= EXERCICES À FAIRE =
a: Les affirmations (i), (ii) et (iii) sont-elles conformes à l'extrait sur la COP21 ? Répondez par oui ou par non et citez chaque fois les mots décisifs de l'extrait. (i) M. Lam Dang jugerait un accord limitant la hausse de la température à 2 °C comme un grand succès. (ii) D'après M. Robert Laufoaulu, les 100 milliards d'euros annoncés pour le Fonds vert ont déjà été réunis. (iii) La création d'aires marines protégées est évoquée, notamment en Polynésie.
b: Poursuivez l'extrait sur la COP21 à partir de sa dernière phrase.

= EXTRAIT PROPOSÉ =
On doit aussi appréhender la complexité d'un milieu qui ne se résume pas à l'homogénéité que pourraient suggérer les termes génériques de « bassin Pacifique » ou de « bassin océanien ». Il nous faut réfléchir à un « monde Pacifique » fait d'interconnexions entre des milieux différents, physique, spatial, génétique... Mais également à l'échelle de la sous-région, par exemple de la barrière de corail qui dimensionne nos coopérations avec l'Australie.

En un mot, il nous faut mieux caractériser et hiérarchiser les enjeux, élaborer et proposer de nouvelles orientations de gestion reposant par exemple sur la création, comme l'a rappelé le Président des Palaos tout à l'heure, d'aires marines protégées, ce à quoi nous nous employons, notamment en Polynésie.

M. Serge MASSAU. - Merci M. Lechervy. Pour poursuivre cette discussion, une question à chacun d'entre vous. À partir de quel moment considérez-vous que la COP21 sera réussie ? Quels sont pour vous les enjeux de cette conférence pour les États insulaires du Pacifique ? Qu'est-ce que vous en attendez ?

M. Lam DANG. - Pour nous, c'est très simple. S'il y a un accord légal, valide, international qui limite la hausse de la température à 2°C, ce sera pour nous un grand succès.

M. Serge MASSAU. - Monsieur le sénateur, qu'attendez-vous concrètement de cette COP21 pour lutter contre le réchauffement climatique ?

M. Robert LAUFOAULU. - J'espère également que le fonds qui a été promis depuis des années, le Fonds vert, se mettra en place de façon consistante. Il me semble qu'on avait annoncé 100 milliards d'euros, on n'en est encore qu'à 10 milliards. On souhaite donc que la solidarité vis-à-vis des îles et des populations touchées par la montée des eaux soit renforcée.

M. Serge MASSAU. - Monsieur Lechervy, vous qui êtes donc le secrétaire permanent de la France pour le Pacifique, je vous poserai la même question : quel est l'objectif à atteindre pour cette COP21 pour les États insulaires du Pacifique dont on a entendu à l'instant justement les conséquences très pressantes du réchauffement climatique ?

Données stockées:

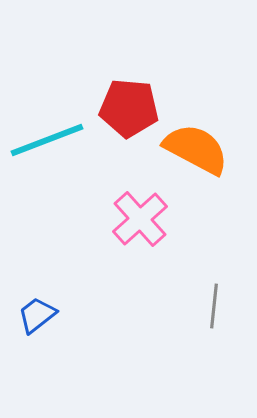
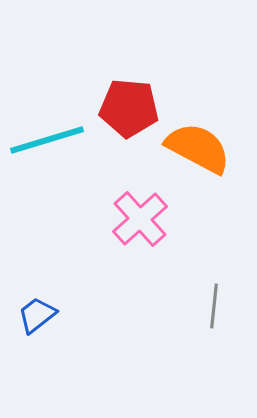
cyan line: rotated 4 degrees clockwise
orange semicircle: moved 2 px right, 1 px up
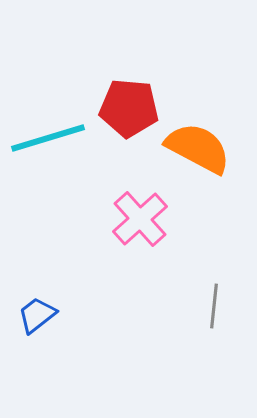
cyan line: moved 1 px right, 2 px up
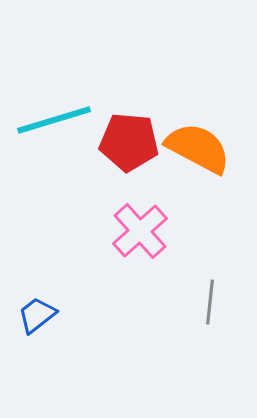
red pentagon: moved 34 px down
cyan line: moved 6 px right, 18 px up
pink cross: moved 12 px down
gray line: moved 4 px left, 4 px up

= RÉPONSES ATTENDUES =
a:
(i) Oui : « S'il y a un accord légal, valide, international qui limite la hausse de la température à 2°C, ce sera pour nous un grand succès. »
(ii) Non : « Il me semble qu'on avait annoncé 100 milliards d'euros, on n'en est encore qu'à 10 milliards. »
(iii) Oui : « d'aires marines protégées, ce à quoi nous nous employons, notamment en Polynésie. »

b:
M. Christian LECHERVY. - Il s'agit d'avoir un accord qui soit universel, contraignant et, comme l'a rappelé à l'instant Monsieur le sénateur Robert Laufoaulu, octroyant des moyens accrus, en particulier pour les États insulaires les plus vulnérables. Sur la mise en oeuvre du Fonds vert, nous savons qu'il ne s'agit pas seulement de moyens supplémentaires. La France a octroyé très concrètement 1 milliard de dollars à cette institution. Mais c'est aussi la capacité de décaissement rapide selon des mesures qui prennent en considération les spécificités de chacun des territoires, de leur capacité d'absorption, de leur capacité administrative et de gestion. C'est la raison pour laquelle nous considérons que, y compris dans la mise en oeuvre du Fonds vert, il est utile qu'un certain nombre de projets puissent déjà être opérationnels d'ici la fin de l'année, de manière à montrer aux opinions publiques que les propositions sont aujourd'hui concrètes, immédiates et perceptibles.

M. Serge MASSAU. - M. Lam Dang, pour poursuivre sur cette thématique, est-ce que la question du Fonds vert est essentielle pour vous aussi ? Sur cette question de solidarité entre les pays industrialisés et ceux qui en seront les victimes en matière de réchauffement climatique, et en matière de solutions concrètes, pratiques et immédiates, est-ce qu'il y a des choses à mettre en place, que ce soit en Micronésie ou ailleurs dans le Pacifique ?

M. Lam DANG. - Oui, c'est une question très importante pour nous parce que les États insulaires n'ont pas de moyens. Mais ce qui est vraiment crucial, c'est la limitation universelle des émissions. Par le passé, on a négocié plusieurs traités environnementaux, le traité de Montréal sur l'ozone par exemple, dans lesquels on a promis des soutiens financiers. L'expérience montre qu'on passe beaucoup trop de temps à parler d'argent et pas assez de temps à traiter de la réduction physique des problèmes. Nous considérons le Fonds vert comme très important mais pas autant que la limitation des émissions.

M. Serge MASSAU. - Pour rester dans cette partie du monde, l'Océanie, est-ce qu'il y a vraiment une prise de conscience générale, collective de tous les pays de cette nécessité de lutter contre le réchauffement climatique ?

On parlait tout à l'heure d'Océania 21 qui appelait d'une seule voix à réussir cette COP21 pour les pays du Pacifique. Est-ce qu'il y a vraiment une prise de conscience sur place de la part des habitants, de la part des institutions, Monsieur le sénateur Laufoaulu, par exemple ?

M. Robert LAUFOAULU. - Ah oui, certainement. Avec le Forum des îles du Pacifique, le PROE et la Commission du Pacifique sud, la sensibilisation des populations est déjà importante. Je pense que l'information circule et progresse auprès des populations de nos îles.

M. Serge MASSAU. - Il y a une réelle attente sur place dans la perspective de la COP21, c'est cela ?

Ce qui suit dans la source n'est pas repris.